Influence of heat treatments on AlSi10Mg specimens manufactured with different laser powder bed fusion machines

摘要

Mechanical properties such as ultimate tensile strength, yield strength, and tensile elongation of parts manufactured with Laser Powder Bed Fusion (L-PBF) can differ significantly after the building process limiting the advantage of production flexibility of that technology. At this background, the present work investigated the influence of post process heat treatments (HT) on microstructure, hardness, and tensile properties of AlSi10Mg specimens in different As-built (AB) conditions. For this purpose, two superordinate aspects were covered within this study. Firstly, various HTs were performed on specimens built-up with the same L-PBF machine applying the same parameter set-up. Results of tensile tests and hardness measurements were discussed considering the microstructural changes examined with scanning electron microscopy (SEM), energy dispersive X-ray spectroscopy as well as X-ray diffraction, and gathered in a material data map. Based on the observed microstructural changes and a calculated quality index which comprises strength and ductility properties, three HTs were selected for the second part of this work. Therein, the effect of these HTs on specimens fabricated with overall three L-PBF machines working with different raw materials, process parameters, and build-up strategies was studied.
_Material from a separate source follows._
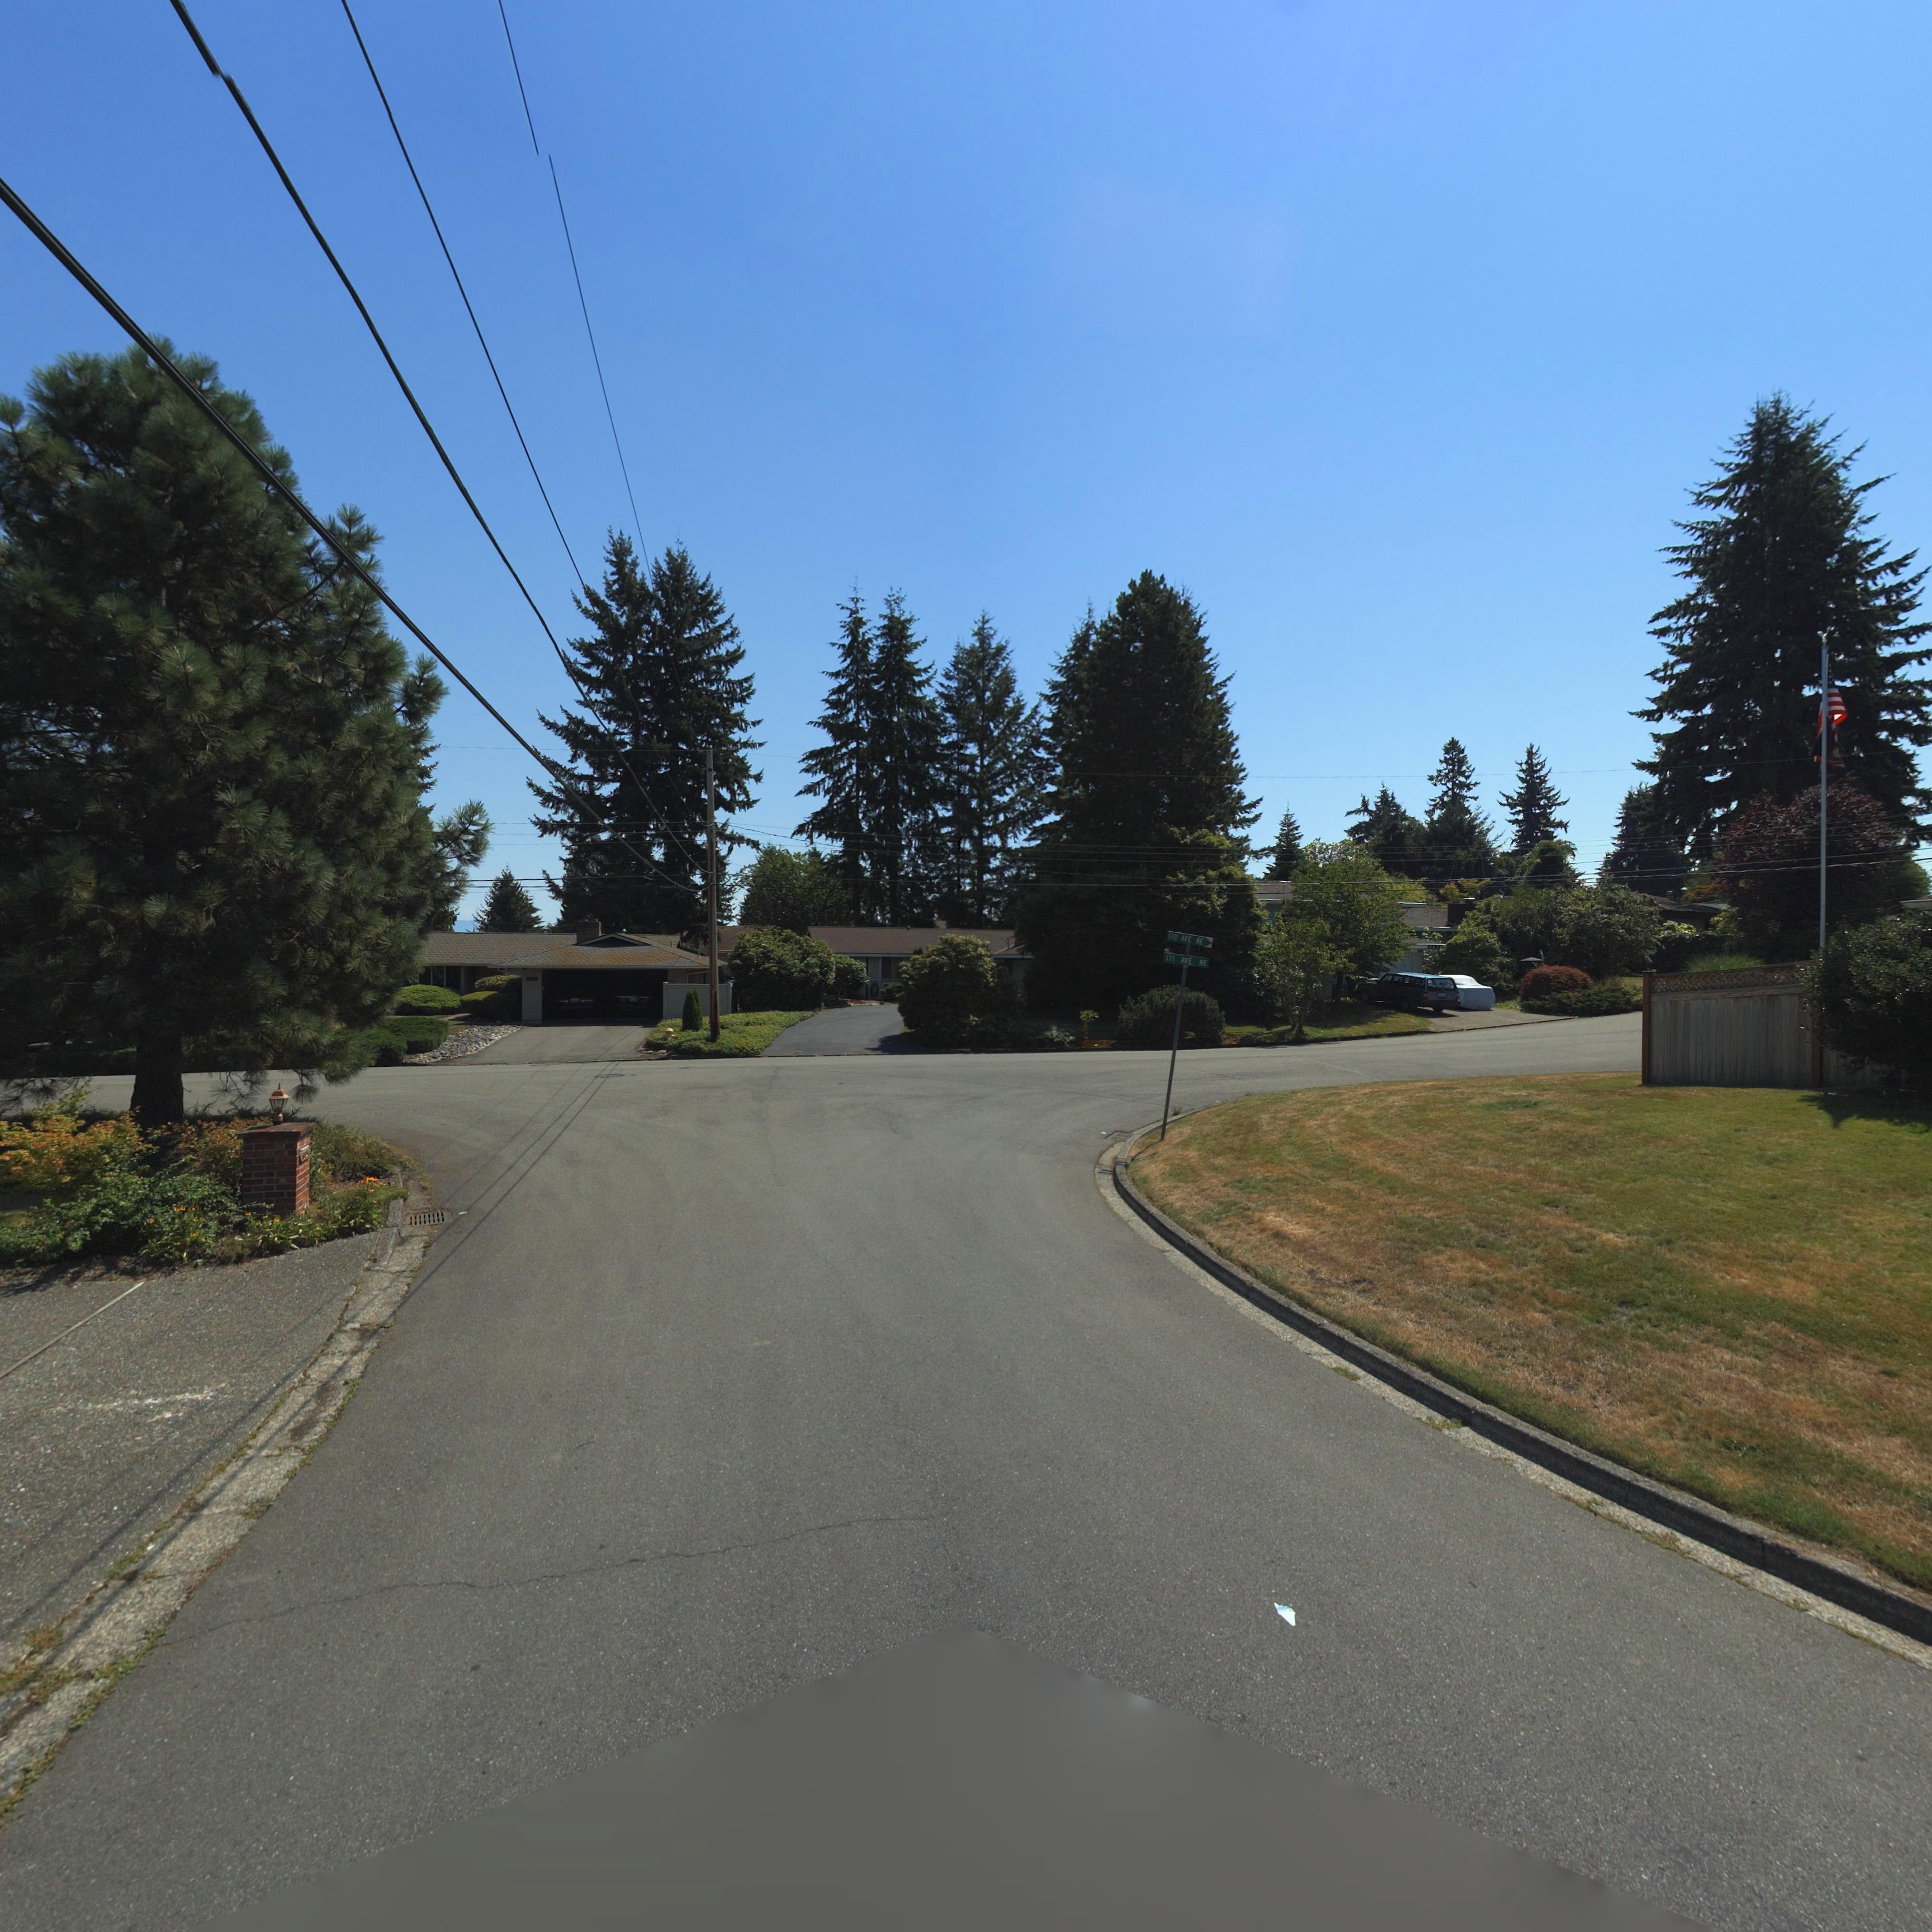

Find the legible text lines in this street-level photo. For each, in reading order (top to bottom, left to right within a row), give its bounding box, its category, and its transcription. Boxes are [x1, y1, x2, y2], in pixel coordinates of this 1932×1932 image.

Specimens characterization included porosity measurements, the evaluation of material defects, microstructure analysis via SEM, hardness measurements, and tensile tests. It was found that strength properties in the AB condition revealed appreciable deviations: Values of yield strength and ultimate tensile strength were from 228 to 292 Mpa and from 346 to 484 Mpa, respectively. Whereas heat treated specimens at 300 °C for 0.5 as well as 2 h only exhibited slight differences in strength, a complete homogenization of strength properties was obtained after conducting a T6 HT. Nevertheless, ductility was not homogenized after heat treating caused by the presence of material defects such as keyhole pores and lack of fusion defects. It was shown that even slight differences in porosity determined in cross-sections can significantly affect ductility properties.